GenBank/RefSeq Data Processing Step
The data processing step extracts data from the downloaded GenBank files
into a format that is ready for import into the database.
Algorithm
-
Run the
gbProcessStep script, which:
- Examines each full and daily download files to determine which
files need to be created. For each set of source files, check to see
if
mrna.md5 and est.*.md5 files exist in
the approriate processed/ directory.
- For each missing
*.md5 file, run the
gbProcessSeqs script, which:
- Parse flat-files with
gbToFaRa into data files that
are used to update the browser databases. An index file
(*.gbidx) is created to location the each sequence and
version. All species remain grouped together; spliting by species at
this step would generate a very large number of small files.

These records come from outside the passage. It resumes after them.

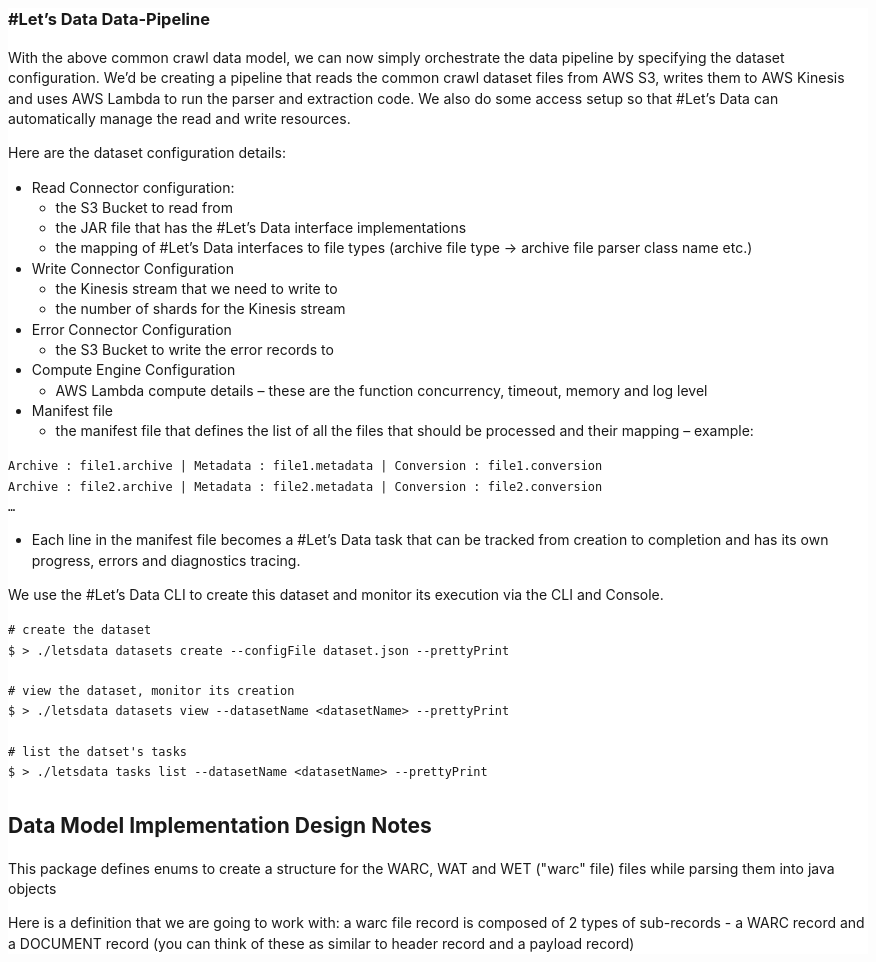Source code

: ###	 #Let’s Data Data-Pipeline
With the above common crawl data model, we can now simply orchestrate the data pipeline by specifying the dataset configuration. We’d be creating a pipeline that reads the common crawl dataset files from AWS S3, writes them to AWS Kinesis and uses AWS Lambda to run the parser and extraction code. We also do some access setup so that #Let’s Data can automatically manage the read and write resources.

Here are the dataset configuration details:
* Read Connector configuration:
    * the S3 Bucket to read from
    * the JAR file that has the #Let’s Data interface implementations
    * the mapping of #Let’s Data interfaces to file types (archive file type -> archive file parser class name etc.)
* Write Connector Configuration
    * the Kinesis stream that we need to write to
    * the number of shards for the Kinesis stream
* Error Connector Configuration
    * the S3 Bucket to write the error records to
* Compute Engine Configuration
    * AWS Lambda compute details – these are the function concurrency, timeout, memory and log level
* Manifest file
    * the manifest file that defines the list of all the files that should be processed and their mapping – example:
```
Archive : file1.archive | Metadata : file1.metadata | Conversion : file1.conversion
Archive : file2.archive | Metadata : file2.metadata | Conversion : file2.conversion
…
```
* Each line in the manifest file becomes a #Let’s Data task that can be tracked from creation to completion and has its own progress, errors and diagnostics tracing.

We use the #Let’s Data CLI to create this dataset and monitor its execution via the CLI and Console.
```
# create the dataset
$ > ./letsdata datasets create --configFile dataset.json --prettyPrint

# view the dataset, monitor its creation
$ > ./letsdata datasets view --datasetName <datasetName> --prettyPrint

# list the datset's tasks
$ > ./letsdata tasks list --datasetName <datasetName> --prettyPrint
```

## Data Model Implementation Design Notes
This package defines enums to create a structure for the WARC, WAT and WET ("warc" file) files while parsing them into java objects

Here is a definition that we are going to work with:  a warc file record is composed of 2 types of sub-records - a WARC record and a DOCUMENT record (you can think of these as similar to header record and a payload record)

- Checksum (md5) the data files. The checksum file serves as
indicator that the task completed successfuly.
-
$gbRoot/data/processed/ - data extracted from the NCBI
flat-files
-
genbank.${ver}/
-
full/
mrna.ra.gz - meta-data for mRNAs
mrna.fa - fasta sequence data
mrna.gbidx - index file
mrna.md5 - checksums of all mRNA files
est.aa.ra.gz - files for ESTs accessions
starting with AA (case insensitive).
est.aa.fa, est.aa.gbidx,
est.aa.cksum
est.ab.ra.gz, est.ab.fa,
est.ab.gbidx, est.ab.cksum
- ...
-
daily.${date}/
mrna.ra.gz, ...
est.aa.ra, ...
- ...
-
refseq.${ver}/
Genbank index file
A GenBank index file is a tab-seperated file in the format:
acc version moddate organism
The name of the file is either mrna.gbidx or
est.*.gbidx and is associated with the a *.ra or
*.fa files of the same name. The columns are:
acc - GenBank or RefSeq accession
version - Version number, not including the
accession
moddate - Modification date, in 2002-22-08 format
organism - Organism name